My encounter with Kayla was timely in this regard. I was in California advising public agencies how they might support people working outside traditional employment. I had run British government programs that created a market for anyone seeking gig work. Unlike the for-profit labor systems shaping Kayla’s prospects, our sophisticated platform was built around protections, control, stability, and progression for work-seekers.
Government has enormous leverage to initiate the best markets now possible across the base of its economy. As one example, public agencies are—directly or indirectly—the biggest buyers of many types of labor.
It may be time to adopt a “Modern Markets for All” policy in which public agencies launch better platforms for ad-hoc economic activity. This is not radical. Depression-era legislation established public labor exchanges, now rebadged “American Job Centers,” as an alternative to commercial staffing agencies. Every U.S. state offers an all-sectors job-matching platform for those who feel underserved by for-profit job boards.
“Government has enormous leverage to initiate the best markets now possible across the base of its economy.”
Government’s market-moving power could underpin a version of the concession model routinely used to deliver official lotteries, complex civil engineering programs, and transportation services. Government could reward an operator who undertakes to fund, build, and run a new, empowering set of open markets by making them the favored channel for public spending. That should prime the pump for wider activity.

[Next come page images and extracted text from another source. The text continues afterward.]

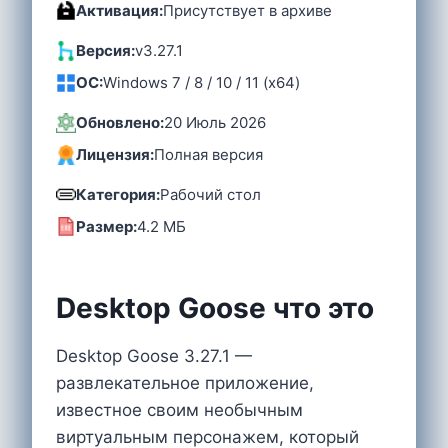
Активация:
Присутствует в архиве
Версия:
v3.27.1
OC:
Windows 7 / 8 / 10 / 11 (x64)
Обновлено:
20 Июль 2026
Лицензия:
Полная версия
Категория:
Рабочий стол
Размер:
4.2 MБ
Desktop Goose что это
Desktop Goose 3.27.1 —
развлекательное приложение,
известное своим необычным
виртуальным персонажем, который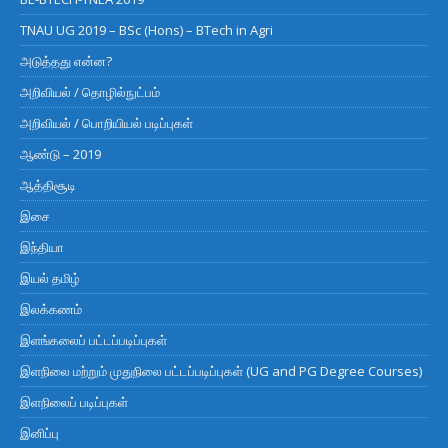
TNAU UG 2019 – BSc (Hons) – BTech in Agri
அடுத்தது என்ன?
அறிவியல் / தொழில்நுட்பம்
அறிவியல் / பொறியியல் படிப்புகள்
ஆண்டு – 2019
ஆத்திசூடி
இசை
இந்தியா
இயல் தமிழ்
இலக்கணம்
இளங்கலைப் பட்டப்படிப்புகள்
இளநிலை மற்றும் முதுநிலை பட்டப்படிப்புகள் (UG and PG Degree Courses)
இளநிலைப் படிப்புகள்
இனிப்பு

Market operators retain a small—but ongoing—cut of the economic activity generated but must commit to legally enforced controls ensuring a stable, fair, and transparent market.
Imagine a hugely sophisticated platform seamlessly trading across thousands of sectors in which regular citizens and local businesses sell. There would be no restraint on alternative platforms, and taxpayers would fund only the transparent concession award process.
If well executed, a policy like this could give individuals like Kayla a surge in opportunity, data, support, protections, and earnings. A small intervention like this, creating an additional choice of markets, could have a wider impact than regulation of aggressive platforms. Perhaps we should try giving markets a chance to address today’s soaring inequality and the accompanying public anger before government-imposed redistribution becomes inevitable.